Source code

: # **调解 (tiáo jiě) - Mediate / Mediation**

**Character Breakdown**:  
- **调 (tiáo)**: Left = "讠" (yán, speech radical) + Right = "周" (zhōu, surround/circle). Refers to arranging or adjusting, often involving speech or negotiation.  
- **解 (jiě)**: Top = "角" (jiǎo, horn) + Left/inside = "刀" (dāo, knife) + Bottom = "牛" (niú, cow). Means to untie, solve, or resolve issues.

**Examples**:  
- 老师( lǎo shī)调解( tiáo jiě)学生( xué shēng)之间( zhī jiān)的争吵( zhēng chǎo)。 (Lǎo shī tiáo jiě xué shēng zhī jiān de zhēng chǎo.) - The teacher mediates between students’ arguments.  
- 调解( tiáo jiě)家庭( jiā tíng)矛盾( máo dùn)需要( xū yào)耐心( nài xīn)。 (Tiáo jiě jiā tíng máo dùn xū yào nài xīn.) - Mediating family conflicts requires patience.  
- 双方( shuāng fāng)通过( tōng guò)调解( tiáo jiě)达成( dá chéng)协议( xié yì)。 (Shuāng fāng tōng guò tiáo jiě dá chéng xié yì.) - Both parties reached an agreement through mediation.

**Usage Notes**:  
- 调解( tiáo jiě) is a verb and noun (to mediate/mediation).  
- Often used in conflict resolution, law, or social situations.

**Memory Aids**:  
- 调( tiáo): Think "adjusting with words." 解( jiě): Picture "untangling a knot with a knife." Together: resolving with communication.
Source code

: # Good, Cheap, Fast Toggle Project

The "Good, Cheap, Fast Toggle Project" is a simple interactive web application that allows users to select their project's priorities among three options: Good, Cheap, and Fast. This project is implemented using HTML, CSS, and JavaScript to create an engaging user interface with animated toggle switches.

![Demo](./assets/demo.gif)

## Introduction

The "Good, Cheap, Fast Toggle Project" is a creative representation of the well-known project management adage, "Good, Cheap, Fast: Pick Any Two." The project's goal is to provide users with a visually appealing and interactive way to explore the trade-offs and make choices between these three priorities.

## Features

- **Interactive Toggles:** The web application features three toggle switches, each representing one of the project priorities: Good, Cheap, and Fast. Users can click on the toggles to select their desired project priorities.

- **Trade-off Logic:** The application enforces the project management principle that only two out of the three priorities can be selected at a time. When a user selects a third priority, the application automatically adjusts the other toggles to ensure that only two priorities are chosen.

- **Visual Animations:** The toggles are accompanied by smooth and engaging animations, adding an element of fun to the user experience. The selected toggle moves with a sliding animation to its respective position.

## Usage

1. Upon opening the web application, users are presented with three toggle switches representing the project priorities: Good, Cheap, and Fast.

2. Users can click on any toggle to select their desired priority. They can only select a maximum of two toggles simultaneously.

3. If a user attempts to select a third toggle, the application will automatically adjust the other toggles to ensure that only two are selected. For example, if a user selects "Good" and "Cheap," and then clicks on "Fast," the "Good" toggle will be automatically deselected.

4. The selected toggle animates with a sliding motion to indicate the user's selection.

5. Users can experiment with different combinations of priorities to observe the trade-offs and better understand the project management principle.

____

Among the lines above, which ones hold the string "Left"? Show them.

→ **Your solution**
- **调 (tiáo)**: Left = "讠" (yán, speech radical) + Right = "周" (zhōu, surround/circle). Refers to arranging or adjusting, often involving speech or negotiation.  
- **解 (jiě)**: Top = "角" (jiǎo, horn) + Left/inside = "刀" (dāo, knife) + Bottom = "牛" (niú, cow). Means to untie, solve, or resolve issues.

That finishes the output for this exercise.